(EXERCISE OBJECTIVE): Of all the lines in the entries below, give again exactly those starting at the line containing "2: (419, 443, 9.55)" and ending at the line containing "54: (839, 359, 10.98)", both ends included, and no others.
(RECORDS TO PROCESS)
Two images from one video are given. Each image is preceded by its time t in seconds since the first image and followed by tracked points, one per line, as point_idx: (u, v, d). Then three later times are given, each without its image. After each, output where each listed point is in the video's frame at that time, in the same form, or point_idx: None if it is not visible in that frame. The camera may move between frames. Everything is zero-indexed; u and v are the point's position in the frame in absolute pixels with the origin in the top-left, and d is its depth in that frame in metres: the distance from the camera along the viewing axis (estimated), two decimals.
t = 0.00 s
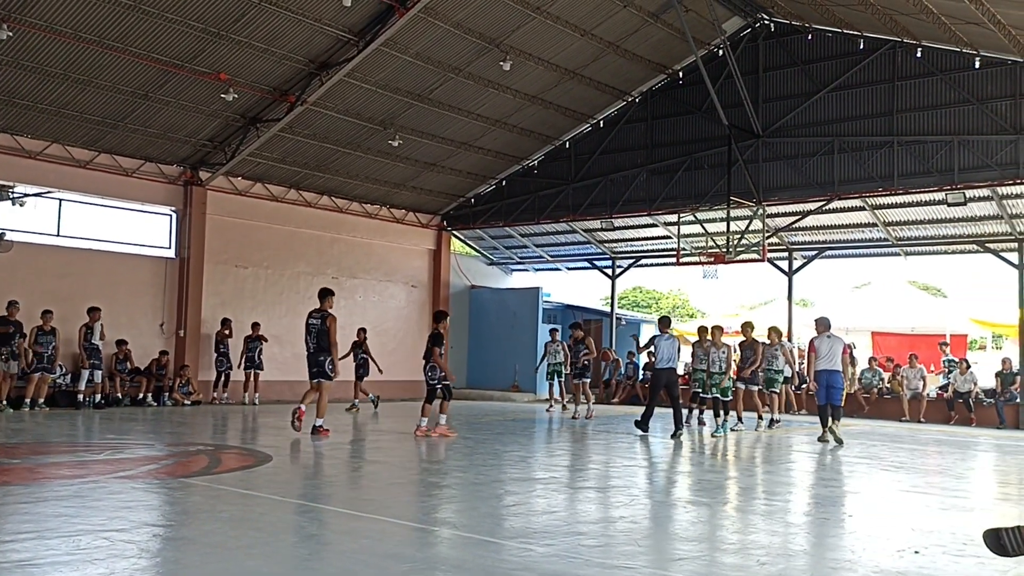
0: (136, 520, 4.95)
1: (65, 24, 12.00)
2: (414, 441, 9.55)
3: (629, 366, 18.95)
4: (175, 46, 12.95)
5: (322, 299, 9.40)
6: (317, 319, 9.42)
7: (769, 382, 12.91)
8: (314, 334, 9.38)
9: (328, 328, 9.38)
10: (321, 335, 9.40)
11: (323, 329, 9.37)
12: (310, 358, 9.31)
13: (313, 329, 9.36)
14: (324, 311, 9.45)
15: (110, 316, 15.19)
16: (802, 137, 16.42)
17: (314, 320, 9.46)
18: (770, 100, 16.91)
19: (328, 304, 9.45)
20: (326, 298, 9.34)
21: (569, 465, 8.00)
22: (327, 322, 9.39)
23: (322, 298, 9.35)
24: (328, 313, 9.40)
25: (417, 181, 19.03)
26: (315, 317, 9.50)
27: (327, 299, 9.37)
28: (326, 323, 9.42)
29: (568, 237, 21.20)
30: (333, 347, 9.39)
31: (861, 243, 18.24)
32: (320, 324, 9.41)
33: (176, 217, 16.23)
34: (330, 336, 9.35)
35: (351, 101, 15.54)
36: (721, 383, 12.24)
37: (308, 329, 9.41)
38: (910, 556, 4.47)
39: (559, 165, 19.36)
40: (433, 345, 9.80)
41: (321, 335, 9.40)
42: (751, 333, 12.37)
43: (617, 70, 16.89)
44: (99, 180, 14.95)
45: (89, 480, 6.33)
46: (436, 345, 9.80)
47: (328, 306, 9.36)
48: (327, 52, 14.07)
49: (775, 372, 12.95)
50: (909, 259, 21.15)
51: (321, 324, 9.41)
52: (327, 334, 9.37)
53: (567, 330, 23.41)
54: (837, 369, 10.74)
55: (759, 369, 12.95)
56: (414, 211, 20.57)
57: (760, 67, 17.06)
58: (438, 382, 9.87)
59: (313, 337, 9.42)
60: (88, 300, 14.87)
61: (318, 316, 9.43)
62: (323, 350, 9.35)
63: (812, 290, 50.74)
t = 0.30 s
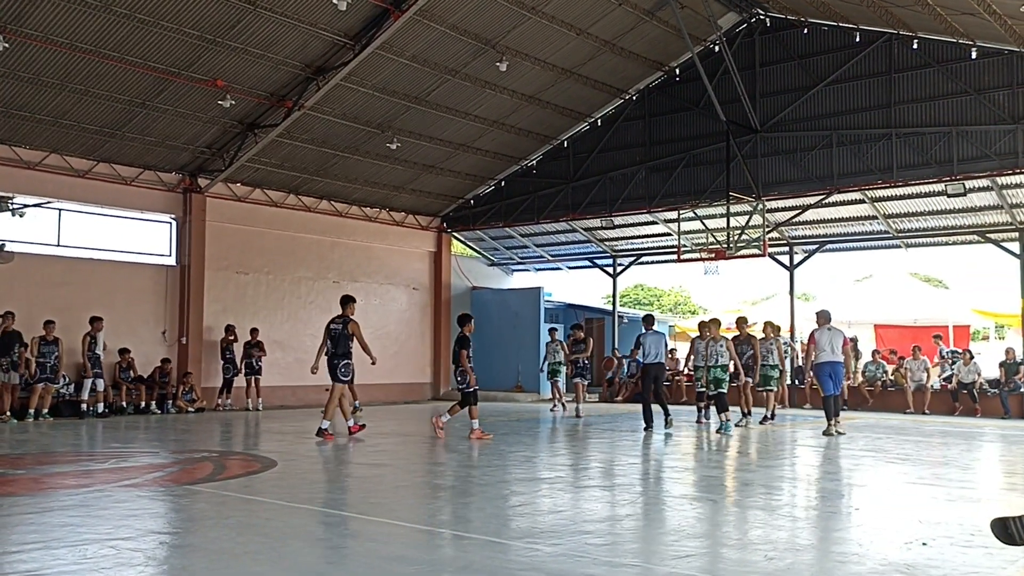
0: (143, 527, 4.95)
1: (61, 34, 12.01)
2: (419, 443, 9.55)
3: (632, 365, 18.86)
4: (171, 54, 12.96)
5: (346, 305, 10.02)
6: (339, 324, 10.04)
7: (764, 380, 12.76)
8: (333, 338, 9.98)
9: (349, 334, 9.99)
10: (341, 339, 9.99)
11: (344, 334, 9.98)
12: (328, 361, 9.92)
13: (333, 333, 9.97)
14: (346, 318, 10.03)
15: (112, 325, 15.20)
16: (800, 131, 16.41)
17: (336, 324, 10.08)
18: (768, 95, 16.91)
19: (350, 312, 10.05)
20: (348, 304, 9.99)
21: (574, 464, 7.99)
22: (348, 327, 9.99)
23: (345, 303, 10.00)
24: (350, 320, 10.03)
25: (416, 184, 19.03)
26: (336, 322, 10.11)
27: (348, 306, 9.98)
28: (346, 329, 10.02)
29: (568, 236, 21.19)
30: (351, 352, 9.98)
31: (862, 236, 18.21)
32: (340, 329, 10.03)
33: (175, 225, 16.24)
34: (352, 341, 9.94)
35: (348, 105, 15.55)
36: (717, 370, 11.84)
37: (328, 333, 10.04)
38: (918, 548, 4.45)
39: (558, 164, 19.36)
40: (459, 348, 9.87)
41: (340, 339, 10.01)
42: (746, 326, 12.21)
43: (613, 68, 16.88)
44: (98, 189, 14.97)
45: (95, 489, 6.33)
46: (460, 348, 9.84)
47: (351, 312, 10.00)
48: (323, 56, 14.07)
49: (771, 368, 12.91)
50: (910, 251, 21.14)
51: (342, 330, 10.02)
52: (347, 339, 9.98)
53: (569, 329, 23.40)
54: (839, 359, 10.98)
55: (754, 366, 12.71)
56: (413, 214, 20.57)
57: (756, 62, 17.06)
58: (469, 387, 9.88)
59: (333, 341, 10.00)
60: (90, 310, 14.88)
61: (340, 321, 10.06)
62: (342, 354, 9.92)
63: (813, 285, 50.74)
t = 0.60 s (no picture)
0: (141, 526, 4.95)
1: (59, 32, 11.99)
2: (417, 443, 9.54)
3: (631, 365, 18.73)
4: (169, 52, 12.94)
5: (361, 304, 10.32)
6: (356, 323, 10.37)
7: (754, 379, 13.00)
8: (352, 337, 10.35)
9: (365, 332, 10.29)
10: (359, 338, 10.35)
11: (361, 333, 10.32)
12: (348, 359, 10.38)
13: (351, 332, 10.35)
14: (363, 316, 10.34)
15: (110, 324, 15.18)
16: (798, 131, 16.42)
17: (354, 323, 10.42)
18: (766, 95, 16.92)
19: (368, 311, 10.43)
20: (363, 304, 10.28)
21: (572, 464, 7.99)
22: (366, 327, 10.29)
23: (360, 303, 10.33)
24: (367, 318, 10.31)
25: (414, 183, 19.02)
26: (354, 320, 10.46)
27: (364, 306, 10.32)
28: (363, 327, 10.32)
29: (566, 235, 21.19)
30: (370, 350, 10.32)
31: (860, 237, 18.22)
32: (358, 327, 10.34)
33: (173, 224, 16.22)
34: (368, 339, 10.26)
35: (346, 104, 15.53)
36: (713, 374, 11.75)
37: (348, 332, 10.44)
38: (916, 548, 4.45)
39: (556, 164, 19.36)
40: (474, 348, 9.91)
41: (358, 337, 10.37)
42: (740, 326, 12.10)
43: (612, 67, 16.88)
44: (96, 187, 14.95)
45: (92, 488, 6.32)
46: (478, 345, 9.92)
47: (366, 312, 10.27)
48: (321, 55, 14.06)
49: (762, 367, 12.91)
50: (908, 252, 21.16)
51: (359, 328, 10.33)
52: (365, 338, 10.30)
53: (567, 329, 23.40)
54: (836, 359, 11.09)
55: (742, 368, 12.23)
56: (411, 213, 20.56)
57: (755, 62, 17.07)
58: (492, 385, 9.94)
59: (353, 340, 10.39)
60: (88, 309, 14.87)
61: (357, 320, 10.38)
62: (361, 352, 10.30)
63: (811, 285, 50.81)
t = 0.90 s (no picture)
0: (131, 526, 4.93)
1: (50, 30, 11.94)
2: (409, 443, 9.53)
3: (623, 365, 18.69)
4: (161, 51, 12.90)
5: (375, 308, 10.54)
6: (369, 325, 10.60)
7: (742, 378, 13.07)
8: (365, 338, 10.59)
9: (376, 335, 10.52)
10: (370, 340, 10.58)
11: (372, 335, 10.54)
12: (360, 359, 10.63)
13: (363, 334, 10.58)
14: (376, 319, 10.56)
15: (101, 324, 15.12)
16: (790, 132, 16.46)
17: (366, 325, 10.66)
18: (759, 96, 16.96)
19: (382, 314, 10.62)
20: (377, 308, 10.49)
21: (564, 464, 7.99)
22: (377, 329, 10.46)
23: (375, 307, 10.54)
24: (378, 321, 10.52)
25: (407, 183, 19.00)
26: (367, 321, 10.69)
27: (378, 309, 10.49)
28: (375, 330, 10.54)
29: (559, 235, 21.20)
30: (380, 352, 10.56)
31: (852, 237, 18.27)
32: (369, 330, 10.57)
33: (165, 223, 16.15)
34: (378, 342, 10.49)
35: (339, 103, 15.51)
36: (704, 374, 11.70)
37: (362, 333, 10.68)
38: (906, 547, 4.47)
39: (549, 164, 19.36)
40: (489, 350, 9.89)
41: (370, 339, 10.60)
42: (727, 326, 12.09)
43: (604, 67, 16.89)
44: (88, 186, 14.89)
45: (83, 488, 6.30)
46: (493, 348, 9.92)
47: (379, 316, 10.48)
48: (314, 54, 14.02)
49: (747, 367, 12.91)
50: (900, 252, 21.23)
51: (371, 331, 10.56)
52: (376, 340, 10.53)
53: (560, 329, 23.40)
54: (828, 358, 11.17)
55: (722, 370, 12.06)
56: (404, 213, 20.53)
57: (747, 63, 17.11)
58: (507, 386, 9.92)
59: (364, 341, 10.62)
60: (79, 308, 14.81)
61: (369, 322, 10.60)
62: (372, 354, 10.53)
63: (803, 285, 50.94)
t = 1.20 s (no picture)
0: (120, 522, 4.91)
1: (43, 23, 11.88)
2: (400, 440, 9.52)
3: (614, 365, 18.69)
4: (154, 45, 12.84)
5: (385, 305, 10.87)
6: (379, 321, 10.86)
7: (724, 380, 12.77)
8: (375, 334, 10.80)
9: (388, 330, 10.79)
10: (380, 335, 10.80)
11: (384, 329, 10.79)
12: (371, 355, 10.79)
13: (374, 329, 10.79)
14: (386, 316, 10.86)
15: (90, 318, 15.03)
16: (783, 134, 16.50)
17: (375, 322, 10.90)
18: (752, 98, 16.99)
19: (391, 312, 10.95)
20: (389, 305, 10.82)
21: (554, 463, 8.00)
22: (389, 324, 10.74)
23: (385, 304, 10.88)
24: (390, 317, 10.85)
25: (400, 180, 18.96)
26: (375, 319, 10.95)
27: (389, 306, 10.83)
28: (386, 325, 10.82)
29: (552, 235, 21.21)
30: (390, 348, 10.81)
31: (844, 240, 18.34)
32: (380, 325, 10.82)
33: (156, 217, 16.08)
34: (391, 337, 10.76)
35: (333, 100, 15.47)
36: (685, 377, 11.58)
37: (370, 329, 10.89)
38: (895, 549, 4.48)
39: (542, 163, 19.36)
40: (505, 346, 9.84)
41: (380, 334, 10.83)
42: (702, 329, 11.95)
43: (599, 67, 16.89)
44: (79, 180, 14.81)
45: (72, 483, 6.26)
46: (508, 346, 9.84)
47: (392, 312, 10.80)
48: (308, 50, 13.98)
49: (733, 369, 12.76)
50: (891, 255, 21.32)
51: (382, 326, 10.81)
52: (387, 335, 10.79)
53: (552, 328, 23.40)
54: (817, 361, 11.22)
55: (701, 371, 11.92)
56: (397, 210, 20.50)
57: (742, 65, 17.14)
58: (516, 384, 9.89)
(End RECORDS TO PROCESS)
(RESULT):
2: (419, 443, 9.55)
3: (632, 365, 18.86)
4: (171, 54, 12.96)
5: (346, 305, 10.02)
6: (339, 324, 10.04)
7: (764, 380, 12.76)
8: (333, 338, 9.98)
9: (349, 334, 9.99)
10: (341, 339, 9.99)
11: (344, 334, 9.98)
12: (328, 361, 9.92)
13: (333, 333, 9.97)
14: (346, 318, 10.03)
15: (112, 325, 15.20)
16: (800, 131, 16.41)
17: (336, 324, 10.08)
18: (768, 95, 16.91)
19: (350, 312, 10.05)
20: (348, 304, 9.99)
21: (574, 464, 7.99)
22: (348, 327, 9.99)
23: (345, 303, 10.00)
24: (350, 320, 10.03)
25: (416, 184, 19.03)
26: (336, 322, 10.11)
27: (348, 306, 9.98)
28: (346, 329, 10.02)
29: (568, 236, 21.19)
30: (351, 352, 9.98)
31: (862, 236, 18.21)
32: (340, 329, 10.03)
33: (175, 225, 16.24)
34: (352, 341, 9.94)
35: (348, 105, 15.55)
36: (717, 370, 11.84)
37: (328, 333, 10.04)
38: (918, 548, 4.45)
39: (558, 164, 19.36)
40: (459, 348, 9.87)
41: (340, 339, 10.01)
42: (746, 326, 12.21)
43: (613, 68, 16.88)
44: (98, 189, 14.97)
45: (95, 489, 6.33)
46: (460, 348, 9.84)
47: (351, 312, 10.00)
48: (323, 56, 14.07)
49: (771, 368, 12.91)
50: (910, 251, 21.14)
51: (342, 330, 10.02)
52: (347, 339, 9.98)
53: (569, 329, 23.40)
54: (839, 359, 10.98)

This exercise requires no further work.